WHAT YOU HAVE TO DO: Take the lines below between the one holding "fruit basket: none" and the one holding "teacup: present [75,260,116,306]", inclusive, and copy them exactly. Add nothing.

DATA FOR REVIEW:
================

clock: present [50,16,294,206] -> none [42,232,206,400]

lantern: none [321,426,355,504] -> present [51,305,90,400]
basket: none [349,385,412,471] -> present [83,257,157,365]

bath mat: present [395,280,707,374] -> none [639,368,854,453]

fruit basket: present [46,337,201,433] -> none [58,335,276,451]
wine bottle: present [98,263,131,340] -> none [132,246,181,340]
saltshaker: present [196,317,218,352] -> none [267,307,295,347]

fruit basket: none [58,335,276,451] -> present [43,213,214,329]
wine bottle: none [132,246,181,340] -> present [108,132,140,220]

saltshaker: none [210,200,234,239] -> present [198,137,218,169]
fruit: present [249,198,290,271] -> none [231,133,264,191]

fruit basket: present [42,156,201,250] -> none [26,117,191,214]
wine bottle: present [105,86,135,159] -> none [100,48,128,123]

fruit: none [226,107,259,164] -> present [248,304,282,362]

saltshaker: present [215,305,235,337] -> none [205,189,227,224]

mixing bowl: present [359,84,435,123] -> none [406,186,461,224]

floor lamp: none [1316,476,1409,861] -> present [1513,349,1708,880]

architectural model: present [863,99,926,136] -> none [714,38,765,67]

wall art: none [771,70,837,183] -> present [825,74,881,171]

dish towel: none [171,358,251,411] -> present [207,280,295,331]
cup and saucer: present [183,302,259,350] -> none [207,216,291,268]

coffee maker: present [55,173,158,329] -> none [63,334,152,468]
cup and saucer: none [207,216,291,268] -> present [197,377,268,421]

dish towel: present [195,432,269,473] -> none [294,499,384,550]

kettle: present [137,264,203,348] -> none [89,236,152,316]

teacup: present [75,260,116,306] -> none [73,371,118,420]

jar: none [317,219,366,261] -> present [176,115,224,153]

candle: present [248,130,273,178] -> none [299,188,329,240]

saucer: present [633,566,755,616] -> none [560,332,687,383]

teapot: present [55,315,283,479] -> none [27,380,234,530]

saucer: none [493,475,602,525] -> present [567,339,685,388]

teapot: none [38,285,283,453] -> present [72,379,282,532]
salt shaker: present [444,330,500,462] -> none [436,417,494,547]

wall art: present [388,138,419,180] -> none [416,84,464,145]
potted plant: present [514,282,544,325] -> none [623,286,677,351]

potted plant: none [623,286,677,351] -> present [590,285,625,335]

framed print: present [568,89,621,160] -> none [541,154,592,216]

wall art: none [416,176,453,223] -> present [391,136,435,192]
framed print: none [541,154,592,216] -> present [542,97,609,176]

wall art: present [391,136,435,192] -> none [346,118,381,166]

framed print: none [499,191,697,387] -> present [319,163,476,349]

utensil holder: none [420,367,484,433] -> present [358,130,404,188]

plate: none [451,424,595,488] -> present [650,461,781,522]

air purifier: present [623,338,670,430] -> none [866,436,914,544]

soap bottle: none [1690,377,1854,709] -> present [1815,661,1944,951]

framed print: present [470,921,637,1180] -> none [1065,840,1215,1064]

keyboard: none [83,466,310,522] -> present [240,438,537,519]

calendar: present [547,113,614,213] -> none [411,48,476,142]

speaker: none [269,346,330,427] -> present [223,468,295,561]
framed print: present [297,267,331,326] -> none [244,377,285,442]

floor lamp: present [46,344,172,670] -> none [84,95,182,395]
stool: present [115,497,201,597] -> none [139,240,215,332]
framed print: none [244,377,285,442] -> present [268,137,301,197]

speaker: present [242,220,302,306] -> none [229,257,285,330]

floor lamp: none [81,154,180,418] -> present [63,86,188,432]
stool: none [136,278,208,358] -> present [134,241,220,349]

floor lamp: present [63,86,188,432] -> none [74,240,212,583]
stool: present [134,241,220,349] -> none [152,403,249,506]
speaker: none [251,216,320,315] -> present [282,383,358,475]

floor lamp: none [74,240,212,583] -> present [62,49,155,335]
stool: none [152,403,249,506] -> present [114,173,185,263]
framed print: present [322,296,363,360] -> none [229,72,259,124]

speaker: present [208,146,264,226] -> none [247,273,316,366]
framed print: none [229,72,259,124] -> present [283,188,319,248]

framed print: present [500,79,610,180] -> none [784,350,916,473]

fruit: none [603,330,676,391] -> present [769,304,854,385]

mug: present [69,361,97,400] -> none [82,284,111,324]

================

ANSWER SPACE:
fruit basket: none [58,335,276,451] -> present [43,213,214,329]
wine bottle: none [132,246,181,340] -> present [108,132,140,220]

saltshaker: none [210,200,234,239] -> present [198,137,218,169]
fruit: present [249,198,290,271] -> none [231,133,264,191]

fruit basket: present [42,156,201,250] -> none [26,117,191,214]
wine bottle: present [105,86,135,159] -> none [100,48,128,123]

fruit: none [226,107,259,164] -> present [248,304,282,362]

saltshaker: present [215,305,235,337] -> none [205,189,227,224]

mixing bowl: present [359,84,435,123] -> none [406,186,461,224]

floor lamp: none [1316,476,1409,861] -> present [1513,349,1708,880]

architectural model: present [863,99,926,136] -> none [714,38,765,67]

wall art: none [771,70,837,183] -> present [825,74,881,171]

dish towel: none [171,358,251,411] -> present [207,280,295,331]
cup and saucer: present [183,302,259,350] -> none [207,216,291,268]

coffee maker: present [55,173,158,329] -> none [63,334,152,468]
cup and saucer: none [207,216,291,268] -> present [197,377,268,421]

dish towel: present [195,432,269,473] -> none [294,499,384,550]

kettle: present [137,264,203,348] -> none [89,236,152,316]

teacup: present [75,260,116,306] -> none [73,371,118,420]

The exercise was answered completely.